Reproduce the entries from the first one through the line containing "[598, 57, 618, 115]", replacing "building" with "tower" and leaving everything else unchanged.

* [The data]:
⟨

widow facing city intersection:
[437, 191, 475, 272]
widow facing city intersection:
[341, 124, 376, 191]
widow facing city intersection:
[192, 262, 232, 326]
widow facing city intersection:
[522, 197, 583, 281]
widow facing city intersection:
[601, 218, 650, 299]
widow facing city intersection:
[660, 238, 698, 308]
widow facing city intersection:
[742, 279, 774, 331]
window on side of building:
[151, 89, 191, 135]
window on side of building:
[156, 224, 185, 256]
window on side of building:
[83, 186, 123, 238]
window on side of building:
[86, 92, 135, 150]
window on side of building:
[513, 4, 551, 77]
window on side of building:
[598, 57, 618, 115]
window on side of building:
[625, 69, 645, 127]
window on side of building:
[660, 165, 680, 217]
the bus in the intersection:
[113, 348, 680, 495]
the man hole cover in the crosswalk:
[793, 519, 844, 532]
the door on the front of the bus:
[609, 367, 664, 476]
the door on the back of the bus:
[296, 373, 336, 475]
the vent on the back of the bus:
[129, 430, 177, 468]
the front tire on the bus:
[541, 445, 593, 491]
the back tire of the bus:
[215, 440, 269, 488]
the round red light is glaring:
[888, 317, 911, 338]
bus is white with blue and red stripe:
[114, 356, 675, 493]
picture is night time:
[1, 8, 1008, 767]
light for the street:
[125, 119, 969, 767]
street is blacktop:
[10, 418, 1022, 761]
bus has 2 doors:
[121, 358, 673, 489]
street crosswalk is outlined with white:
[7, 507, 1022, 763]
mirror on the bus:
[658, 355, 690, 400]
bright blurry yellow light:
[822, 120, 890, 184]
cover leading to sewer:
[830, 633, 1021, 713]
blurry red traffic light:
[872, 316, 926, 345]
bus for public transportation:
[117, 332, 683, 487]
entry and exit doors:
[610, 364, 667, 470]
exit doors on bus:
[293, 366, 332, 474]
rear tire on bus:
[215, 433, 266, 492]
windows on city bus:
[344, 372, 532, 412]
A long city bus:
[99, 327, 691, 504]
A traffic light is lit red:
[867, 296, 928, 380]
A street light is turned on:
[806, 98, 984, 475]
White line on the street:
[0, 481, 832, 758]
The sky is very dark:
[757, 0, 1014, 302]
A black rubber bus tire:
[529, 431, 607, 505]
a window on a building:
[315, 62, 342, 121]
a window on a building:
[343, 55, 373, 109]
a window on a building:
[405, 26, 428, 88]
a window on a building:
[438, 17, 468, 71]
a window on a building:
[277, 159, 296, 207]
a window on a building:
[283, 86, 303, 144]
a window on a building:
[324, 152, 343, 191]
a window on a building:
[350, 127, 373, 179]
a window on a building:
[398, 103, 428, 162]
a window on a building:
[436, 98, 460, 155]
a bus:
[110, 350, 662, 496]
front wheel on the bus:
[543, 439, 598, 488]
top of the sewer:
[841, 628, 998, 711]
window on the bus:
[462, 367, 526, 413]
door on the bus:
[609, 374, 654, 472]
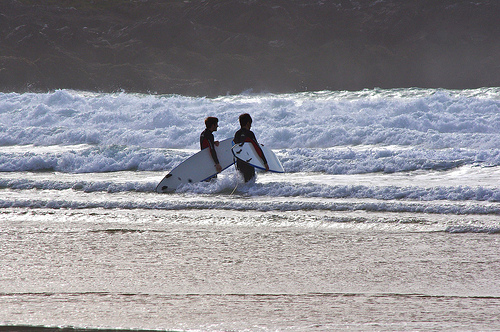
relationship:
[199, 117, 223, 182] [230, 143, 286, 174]
man carrying board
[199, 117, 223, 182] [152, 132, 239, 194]
man carrying surfboard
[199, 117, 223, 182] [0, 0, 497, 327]
man in ocean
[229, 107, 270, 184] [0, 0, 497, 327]
man in ocean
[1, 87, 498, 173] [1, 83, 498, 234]
waves in ocean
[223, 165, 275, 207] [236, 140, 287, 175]
cord dangling from surfboard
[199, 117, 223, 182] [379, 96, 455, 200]
man in ocean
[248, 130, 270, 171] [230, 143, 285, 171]
arm over board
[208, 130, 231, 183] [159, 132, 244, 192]
hands on board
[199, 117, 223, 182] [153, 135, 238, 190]
man carrying surfboard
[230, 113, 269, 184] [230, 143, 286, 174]
man carrying board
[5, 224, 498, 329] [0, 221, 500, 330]
water lapping beach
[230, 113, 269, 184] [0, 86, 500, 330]
man in ocean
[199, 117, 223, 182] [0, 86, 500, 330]
man in ocean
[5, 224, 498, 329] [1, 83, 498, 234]
water of ocean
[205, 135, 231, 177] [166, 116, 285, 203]
arms wrapped around boards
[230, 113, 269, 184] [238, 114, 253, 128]
man has head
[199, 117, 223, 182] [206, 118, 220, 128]
man has head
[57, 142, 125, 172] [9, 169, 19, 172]
wave has ripple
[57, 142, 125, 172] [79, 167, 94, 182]
wave has ripple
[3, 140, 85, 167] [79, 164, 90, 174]
wave has ripple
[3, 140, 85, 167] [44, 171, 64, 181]
wave has ripple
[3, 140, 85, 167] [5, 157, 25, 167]
wave has ripple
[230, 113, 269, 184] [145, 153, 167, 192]
man holds surfboard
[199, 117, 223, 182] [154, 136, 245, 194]
man holds board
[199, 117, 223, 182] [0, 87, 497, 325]
man in water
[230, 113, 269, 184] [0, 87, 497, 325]
man in water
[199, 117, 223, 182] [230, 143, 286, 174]
man holds board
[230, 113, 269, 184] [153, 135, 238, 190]
man holds surfboard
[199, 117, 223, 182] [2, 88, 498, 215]
man in water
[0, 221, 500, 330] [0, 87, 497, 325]
beach on water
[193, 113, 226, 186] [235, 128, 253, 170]
man wears suits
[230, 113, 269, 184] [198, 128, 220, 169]
man wears suits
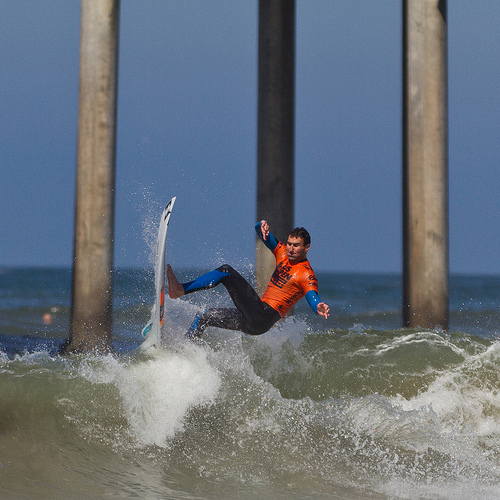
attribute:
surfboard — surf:
[148, 188, 177, 340]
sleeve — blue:
[307, 290, 320, 305]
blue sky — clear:
[123, 11, 253, 193]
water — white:
[2, 266, 498, 498]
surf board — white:
[128, 197, 190, 368]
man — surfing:
[166, 217, 331, 334]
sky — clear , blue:
[127, 10, 245, 197]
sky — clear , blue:
[7, 0, 70, 213]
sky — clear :
[308, 7, 398, 191]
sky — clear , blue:
[453, 14, 492, 225]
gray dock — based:
[61, 0, 499, 368]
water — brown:
[13, 354, 376, 486]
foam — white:
[109, 357, 187, 430]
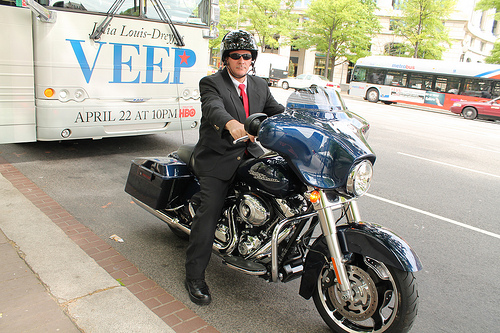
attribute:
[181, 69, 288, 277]
suit — black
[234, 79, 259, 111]
tie — red 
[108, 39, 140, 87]
letter — blue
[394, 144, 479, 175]
line — white 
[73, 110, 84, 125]
letter — black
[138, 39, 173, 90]
letter — blue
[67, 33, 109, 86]
letter — black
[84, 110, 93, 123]
letter — black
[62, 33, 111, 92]
letter — blue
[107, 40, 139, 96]
letter — blue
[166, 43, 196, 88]
letter — blue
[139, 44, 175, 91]
letter — blue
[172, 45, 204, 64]
star — blue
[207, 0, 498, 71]
trees — green 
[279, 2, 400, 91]
leaves — green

⟩

* [Result]:
widow facing city intersection:
[437, 191, 475, 272]
widow facing city intersection:
[341, 124, 376, 191]
widow facing city intersection:
[192, 262, 232, 326]
widow facing city intersection:
[522, 197, 583, 281]
widow facing city intersection:
[601, 218, 650, 299]
widow facing city intersection:
[660, 238, 698, 308]
widow facing city intersection:
[742, 279, 774, 331]
window on side of tower:
[151, 89, 191, 135]
window on side of tower:
[156, 224, 185, 256]
window on side of tower:
[83, 186, 123, 238]
window on side of tower:
[86, 92, 135, 150]
window on side of tower:
[513, 4, 551, 77]
window on side of tower:
[598, 57, 618, 115]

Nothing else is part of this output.